### WHAT IS BEING ASKED
Retype all data exactly as given. Pictures should not be retyped.

### DATA SUPPLIED
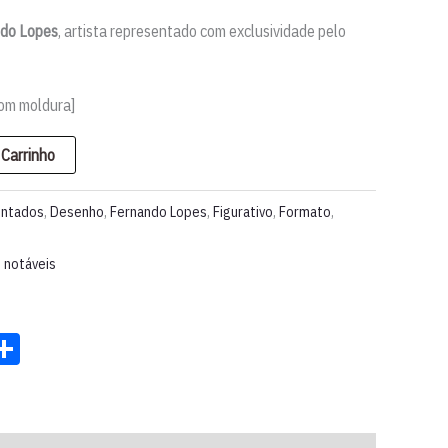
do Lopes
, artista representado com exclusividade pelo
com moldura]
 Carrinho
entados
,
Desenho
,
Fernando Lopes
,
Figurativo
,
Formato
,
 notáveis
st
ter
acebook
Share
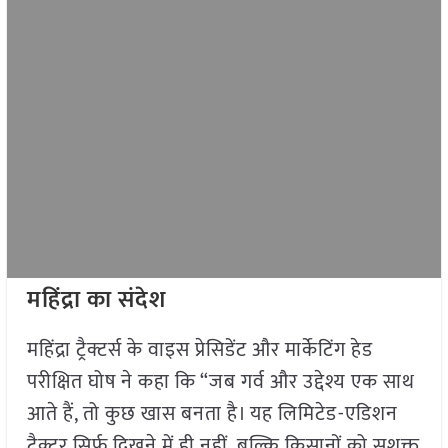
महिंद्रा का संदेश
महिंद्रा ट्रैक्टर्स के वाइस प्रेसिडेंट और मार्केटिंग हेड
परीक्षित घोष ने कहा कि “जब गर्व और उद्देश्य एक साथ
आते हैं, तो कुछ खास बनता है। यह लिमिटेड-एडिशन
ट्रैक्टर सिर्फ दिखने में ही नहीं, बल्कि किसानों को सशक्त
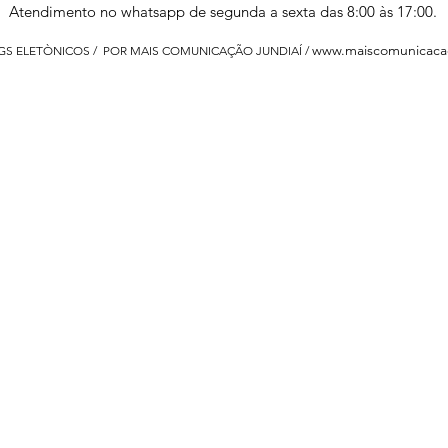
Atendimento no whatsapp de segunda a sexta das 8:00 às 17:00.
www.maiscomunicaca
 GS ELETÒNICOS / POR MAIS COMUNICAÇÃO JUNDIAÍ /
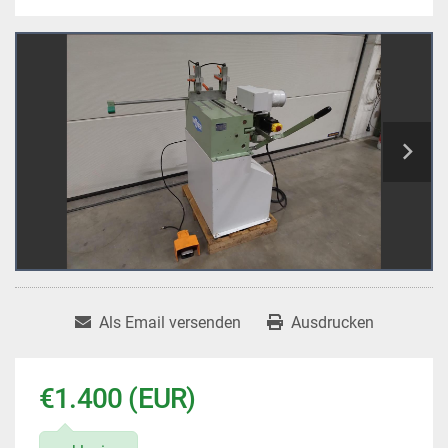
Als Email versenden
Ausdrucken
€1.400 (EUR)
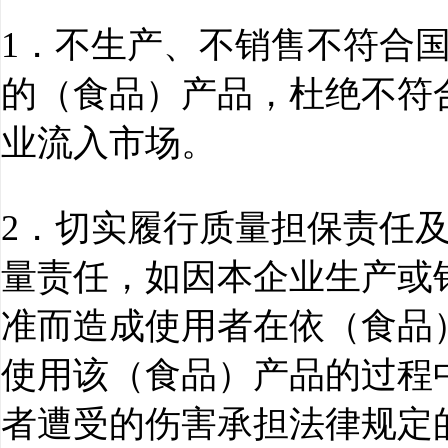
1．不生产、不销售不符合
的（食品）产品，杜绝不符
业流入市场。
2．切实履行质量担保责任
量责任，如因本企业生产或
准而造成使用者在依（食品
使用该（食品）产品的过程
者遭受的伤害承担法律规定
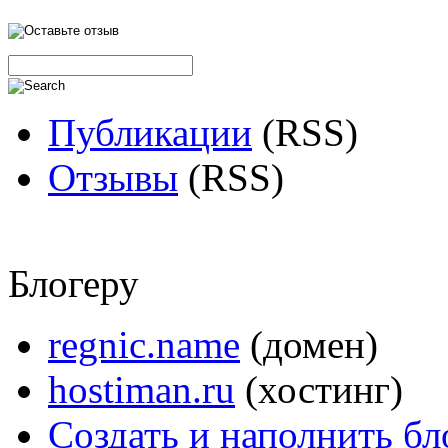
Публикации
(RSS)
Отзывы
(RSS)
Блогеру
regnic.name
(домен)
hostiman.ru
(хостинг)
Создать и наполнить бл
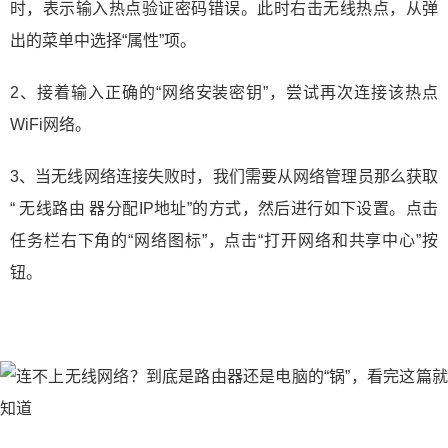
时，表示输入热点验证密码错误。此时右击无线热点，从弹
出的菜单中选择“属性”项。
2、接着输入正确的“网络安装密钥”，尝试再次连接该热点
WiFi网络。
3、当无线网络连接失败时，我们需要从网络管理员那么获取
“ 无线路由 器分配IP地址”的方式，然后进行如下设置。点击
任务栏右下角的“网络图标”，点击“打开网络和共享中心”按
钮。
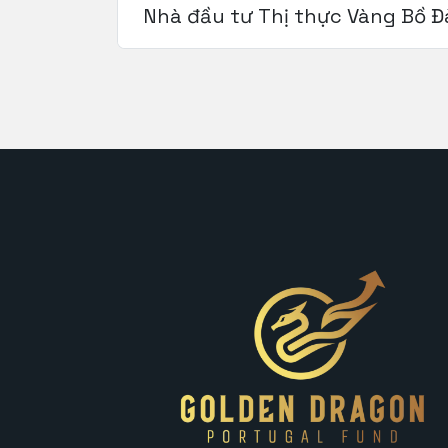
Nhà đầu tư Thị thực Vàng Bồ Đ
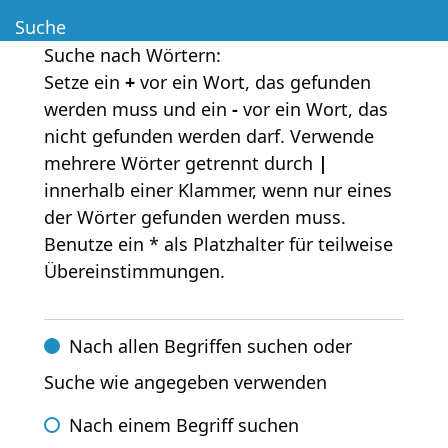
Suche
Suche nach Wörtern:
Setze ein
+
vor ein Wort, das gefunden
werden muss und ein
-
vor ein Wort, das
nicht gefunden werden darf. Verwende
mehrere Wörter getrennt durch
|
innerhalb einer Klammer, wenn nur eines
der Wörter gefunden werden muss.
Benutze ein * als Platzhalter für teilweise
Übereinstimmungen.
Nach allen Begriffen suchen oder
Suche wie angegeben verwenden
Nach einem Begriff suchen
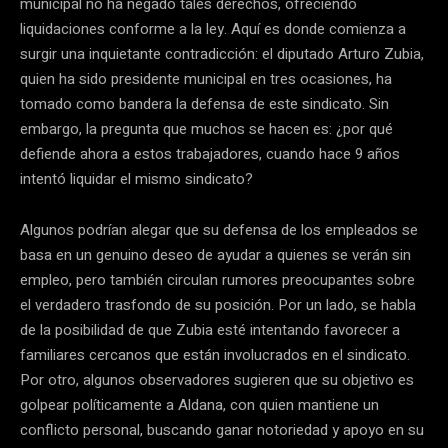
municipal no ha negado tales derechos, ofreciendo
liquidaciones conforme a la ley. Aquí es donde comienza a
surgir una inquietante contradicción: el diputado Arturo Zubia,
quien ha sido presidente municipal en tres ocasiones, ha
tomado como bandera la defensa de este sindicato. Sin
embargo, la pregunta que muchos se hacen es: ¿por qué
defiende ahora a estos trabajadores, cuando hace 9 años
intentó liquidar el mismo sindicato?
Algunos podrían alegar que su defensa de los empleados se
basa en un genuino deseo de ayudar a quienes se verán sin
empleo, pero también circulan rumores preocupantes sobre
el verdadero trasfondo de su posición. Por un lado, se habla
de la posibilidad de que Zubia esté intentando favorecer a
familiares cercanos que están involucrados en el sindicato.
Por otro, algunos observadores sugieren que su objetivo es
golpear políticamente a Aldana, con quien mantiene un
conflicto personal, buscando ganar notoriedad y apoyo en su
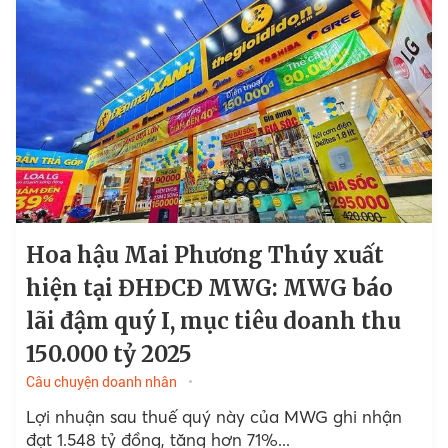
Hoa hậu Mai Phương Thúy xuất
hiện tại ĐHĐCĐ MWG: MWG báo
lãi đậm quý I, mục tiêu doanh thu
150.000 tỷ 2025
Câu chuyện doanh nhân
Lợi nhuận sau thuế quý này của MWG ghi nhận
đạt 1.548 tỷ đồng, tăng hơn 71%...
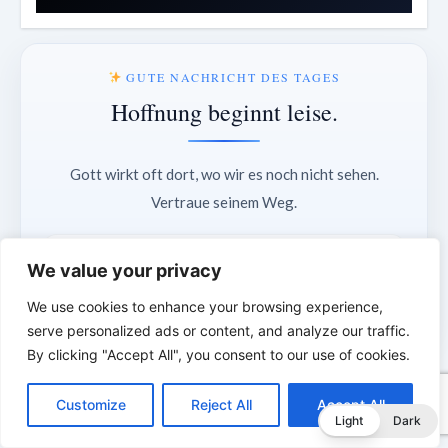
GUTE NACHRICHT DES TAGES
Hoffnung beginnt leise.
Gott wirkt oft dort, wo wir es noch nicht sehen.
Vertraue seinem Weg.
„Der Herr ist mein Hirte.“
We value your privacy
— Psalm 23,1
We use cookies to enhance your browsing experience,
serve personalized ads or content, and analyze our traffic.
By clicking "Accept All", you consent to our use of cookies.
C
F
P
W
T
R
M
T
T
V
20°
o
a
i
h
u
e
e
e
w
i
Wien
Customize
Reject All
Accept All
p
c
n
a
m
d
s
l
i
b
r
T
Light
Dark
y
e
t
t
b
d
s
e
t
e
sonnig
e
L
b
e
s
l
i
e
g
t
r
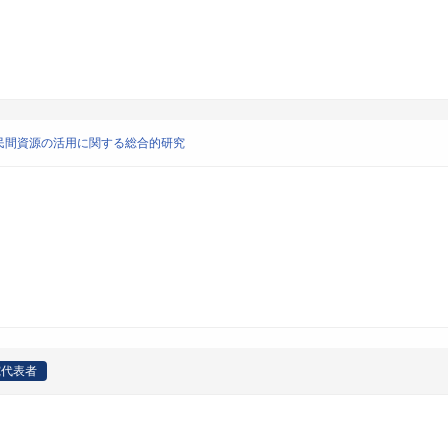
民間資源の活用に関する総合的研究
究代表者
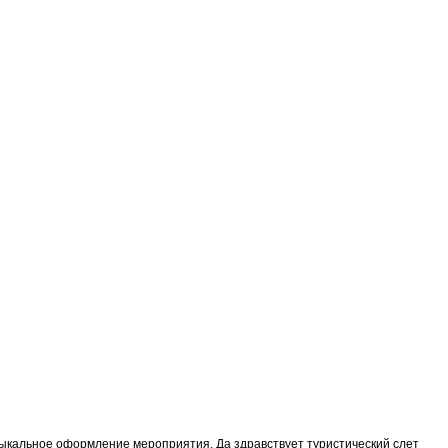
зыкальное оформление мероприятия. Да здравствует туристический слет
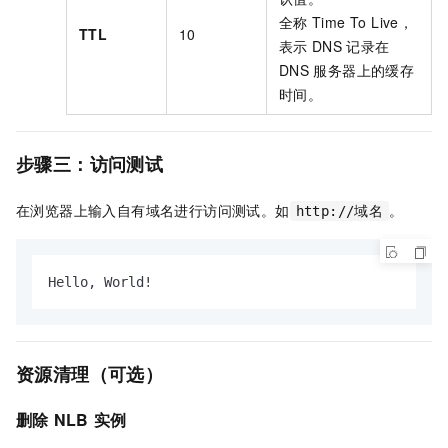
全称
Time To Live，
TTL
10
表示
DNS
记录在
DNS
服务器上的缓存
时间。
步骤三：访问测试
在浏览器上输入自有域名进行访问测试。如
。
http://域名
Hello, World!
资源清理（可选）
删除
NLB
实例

### ANSWER BELOW
do Lopes
, artista representado com exclusividade pelo
com moldura]
 Carrinho
entados
,
Desenho
,
Fernando Lopes
,
Figurativo
,
Formato
,
 notáveis
st
ter
acebook
Share
महिंद्रा का संदेश
महिंद्रा ट्रैक्टर्स के वाइस प्रेसिडेंट और मार्केटिंग हेड
परीक्षित घोष ने कहा कि “जब गर्व और उद्देश्य एक साथ
आते हैं, तो कुछ खास बनता है। यह लिमिटेड-एडिशन
ट्रैक्टर सिर्फ दिखने में ही नहीं, बल्कि किसानों को सशक्त
Atendimento no whatsapp de segunda a sexta das 8:00 às 17:00.
www.maiscomunicaca
 GS ELETÒNICOS / POR MAIS COMUNICAÇÃO JUNDIAÍ /
Als Email versenden
Ausdrucken
€1.400 (EUR)
1．不生产、不销售不符合
的（食品）产品，杜绝不符
业流入市场。
2．切实履行质量担保责任
量责任，如因本企业生产或
准而造成使用者在依（食品
使用该（食品）产品的过程
者遭受的伤害承担法律规定
Публикации
(RSS)
Отзывы
(RSS)
Блогеру
regnic.name
(домен)
hostiman.ru
(хостинг)
Создать и наполнить бл
时，表示输入热点验证密码错误。此时右击无线热点，从弹
出的菜单中选择“属性”项。
2、接着输入正确的“网络安装密钥”，尝试再次连接该热点
WiFi网络。
3、当无线网络连接失败时，我们需要从网络管理员那么获取
“ 无线路由 器分配IP地址”的方式，然后进行如下设置。点击
任务栏右下角的“网络图标”，点击“打开网络和共享中心”按
钮。
Nhà đầu tư Thị thực Vàng Bồ Đ
Suche
Suche nach Wörtern:
Setze ein
+
vor ein Wort, das gefunden
werden muss und ein
-
vor ein Wort, das
nicht gefunden werden darf. Verwende
mehrere Wörter getrennt durch
|
innerhalb einer Klammer, wenn nur eines
der Wörter gefunden werden muss.
Benutze ein * als Platzhalter für teilweise
Übereinstimmungen.
Nach allen Begriffen suchen oder
Suche wie angegeben verwenden
Nach einem Begriff suchen
municipal no ha negado tales derechos, ofreciendo
liquidaciones conforme a la ley. Aquí es donde comienza a
surgir una inquietante contradicción: el diputado Arturo Zubia,
quien ha sido presidente municipal en tres ocasiones, ha
tomado como bandera la defensa de este sindicato. Sin
embargo, la pregunta que muchos se hacen es: ¿por qué
defiende ahora a estos trabajadores, cuando hace 9 años
intentó liquidar el mismo sindicato?
Algunos podrían alegar que su defensa de los empleados se
basa en un genuino deseo de ayudar a quienes se verán sin
empleo, pero también circulan rumores preocupantes sobre
el verdadero trasfondo de su posición. Por un lado, se habla
de la posibilidad de que Zubia esté intentando favorecer a
familiares cercanos que están involucrados en el sindicato.
Por otro, algunos observadores sugieren que su objetivo es
golpear políticamente a Aldana, con quien mantiene un
conflicto personal, buscando ganar notoriedad y apoyo en su
Hoa hậu Mai Phương Thúy xuất
hiện tại ĐHĐCĐ MWG: MWG báo
lãi đậm quý I, mục tiêu doanh thu
150.000 tỷ 2025
Câu chuyện doanh nhân
Lợi nhuận sau thuế quý này của MWG ghi nhận
đạt 1.548 tỷ đồng, tăng hơn 71%...
GUTE NACHRICHT DES TAGES
Hoffnung beginnt leise.
Gott wirkt oft dort, wo wir es noch nicht sehen.
Vertraue seinem Weg.
„Der Herr ist mein Hirte.“
We value your privacy
— Psalm 23,1
We use cookies to enhance your browsing experience,
serve personalized ads or content, and analyze our traffic.
By clicking "Accept All", you consent to our use of cookies.
C
F
P
W
T
R
M
T
T
V
20°
o
a
i
h
u
e
e
e
w
i
Wien
Customize
Reject All
Accept All
p
c
n
a
m
d
s
l
i
b
r
T
Light
Dark
y
e
t
t
b
d
s
e
t
e
sonnig
e
L
b
e
s
l
i
e
g
t
r
民間資源の活用に関する総合的研究
究代表者
зыкальное оформление мероприятия. Да здравствует туристический слет
全称
Time To Live，
TTL
10
表示
DNS
记录在
DNS
服务器上的缓存
时间。
步骤三：访问测试
在浏览器上输入自有域名进行访问测试。如
。
http://域名
Hello, World!
资源清理（可选）
删除
NLB
实例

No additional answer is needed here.